+++ SUPPLIED ENTRIES +++

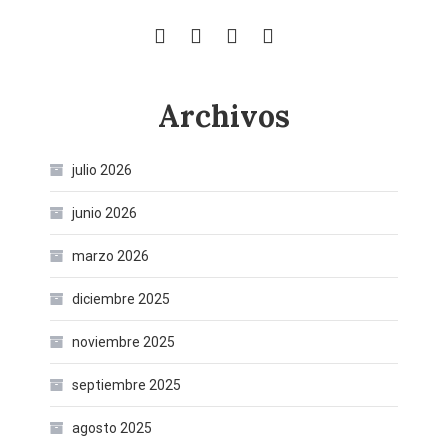
Archivos
julio 2026
junio 2026
marzo 2026
diciembre 2025
noviembre 2025
septiembre 2025
agosto 2025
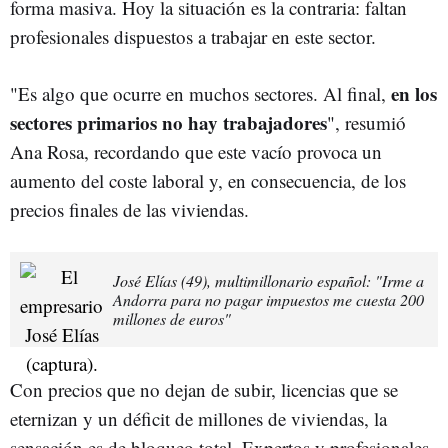
forma masiva. Hoy la situación es la contraria: faltan
profesionales dispuestos a trabajar en este sector.
en los
"Es algo que ocurre en muchos sectores. Al final,
sectores primarios no hay trabajadores
", resumió
Ana Rosa, recordando que este vacío provoca un
aumento del coste laboral y, en consecuencia, de los
precios finales de las viviendas.
José Elías (49), multimillonario español: "Irme a
Andorra para no pagar impuestos me cuesta 200
millones de euros"
Con precios que no dejan de subir, licencias que se
eternizan y un déficit de millones de viviendas, la
sensación es de bloqueo total. Expertos y profesionales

+++

◆ YOUR GOAL
Using the data above, tally the lines that contain the string "profesionales" and state only the result.

◆ TASK OUTPUT
2